_REQUIRED ACTION:_ Write out all of the records precisely. Skip anything that is a picture.
--- TASK INPUT Enclosed Below ---
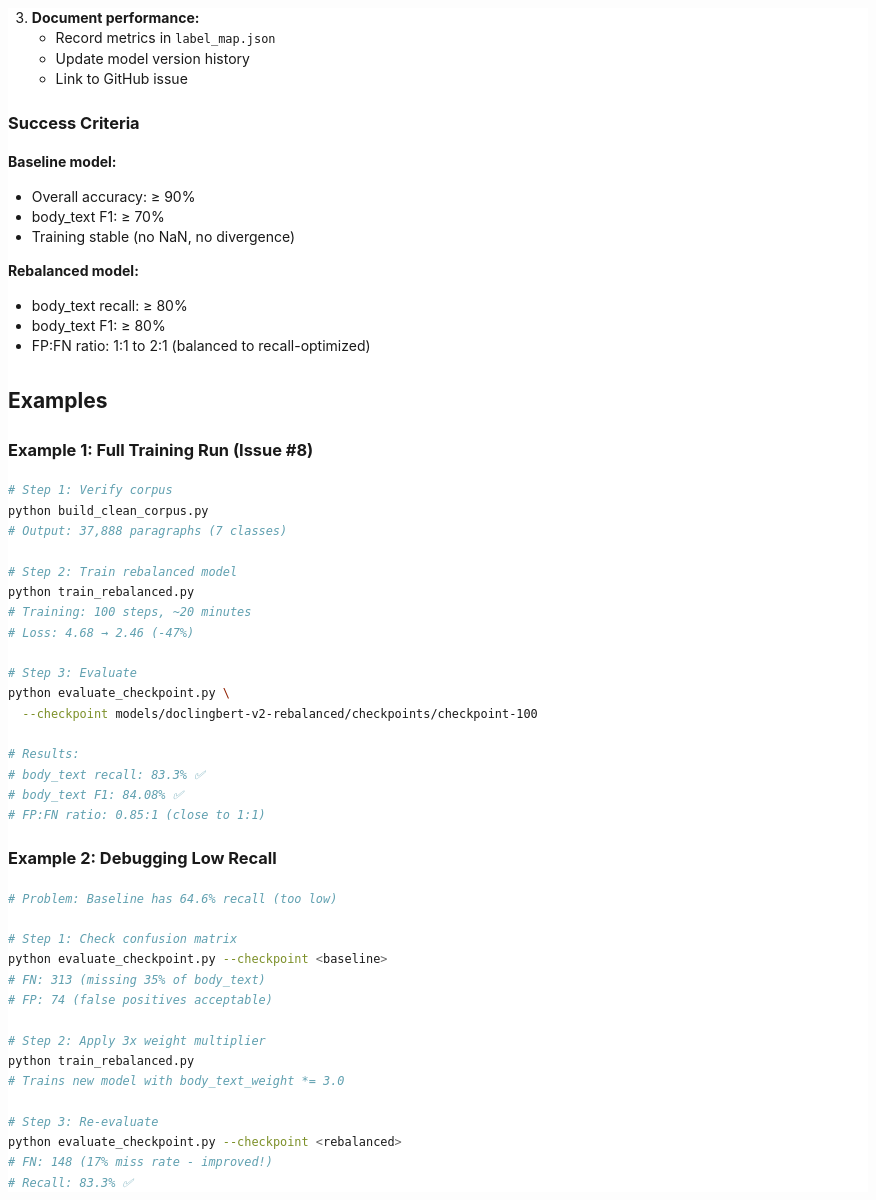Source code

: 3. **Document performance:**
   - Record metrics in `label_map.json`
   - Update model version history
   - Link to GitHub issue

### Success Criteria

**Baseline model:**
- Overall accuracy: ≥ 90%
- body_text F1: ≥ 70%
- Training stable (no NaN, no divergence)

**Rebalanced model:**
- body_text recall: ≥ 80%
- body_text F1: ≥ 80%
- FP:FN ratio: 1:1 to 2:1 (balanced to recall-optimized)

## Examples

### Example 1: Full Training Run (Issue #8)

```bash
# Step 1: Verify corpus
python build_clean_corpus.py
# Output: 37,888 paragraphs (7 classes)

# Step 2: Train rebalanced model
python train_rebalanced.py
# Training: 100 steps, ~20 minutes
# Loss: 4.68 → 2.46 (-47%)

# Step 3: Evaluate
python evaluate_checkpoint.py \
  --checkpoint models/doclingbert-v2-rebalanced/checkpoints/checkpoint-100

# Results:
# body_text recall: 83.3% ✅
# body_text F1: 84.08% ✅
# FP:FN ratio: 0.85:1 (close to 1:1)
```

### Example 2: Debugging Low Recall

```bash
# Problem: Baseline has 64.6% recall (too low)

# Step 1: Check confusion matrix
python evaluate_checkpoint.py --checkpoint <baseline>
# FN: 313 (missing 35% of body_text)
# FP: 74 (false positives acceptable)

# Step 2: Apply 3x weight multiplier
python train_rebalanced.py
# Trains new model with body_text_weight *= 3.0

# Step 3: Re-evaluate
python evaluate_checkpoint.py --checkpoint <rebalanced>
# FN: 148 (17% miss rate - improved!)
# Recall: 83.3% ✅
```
--- End of Enclosed TASK INPUT ---
_ANSWER BOX:_
Source code

: 3. **Document performance:**
   - Record metrics in `label_map.json`
   - Update model version history
   - Link to GitHub issue

### Success Criteria

**Baseline model:**
- Overall accuracy: ≥ 90%
- body_text F1: ≥ 70%
- Training stable (no NaN, no divergence)

**Rebalanced model:**
- body_text recall: ≥ 80%
- body_text F1: ≥ 80%
- FP:FN ratio: 1:1 to 2:1 (balanced to recall-optimized)

## Examples

### Example 1: Full Training Run (Issue #8)

```bash
# Step 1: Verify corpus
python build_clean_corpus.py
# Output: 37,888 paragraphs (7 classes)

# Step 2: Train rebalanced model
python train_rebalanced.py
# Training: 100 steps, ~20 minutes
# Loss: 4.68 → 2.46 (-47%)

# Step 3: Evaluate
python evaluate_checkpoint.py \
  --checkpoint models/doclingbert-v2-rebalanced/checkpoints/checkpoint-100

# Results:
# body_text recall: 83.3% ✅
# body_text F1: 84.08% ✅
# FP:FN ratio: 0.85:1 (close to 1:1)
```

### Example 2: Debugging Low Recall

```bash
# Problem: Baseline has 64.6% recall (too low)

# Step 1: Check confusion matrix
python evaluate_checkpoint.py --checkpoint <baseline>
# FN: 313 (missing 35% of body_text)
# FP: 74 (false positives acceptable)

# Step 2: Apply 3x weight multiplier
python train_rebalanced.py
# Trains new model with body_text_weight *= 3.0

# Step 3: Re-evaluate
python evaluate_checkpoint.py --checkpoint <rebalanced>
# FN: 148 (17% miss rate - improved!)
# Recall: 83.3% ✅
```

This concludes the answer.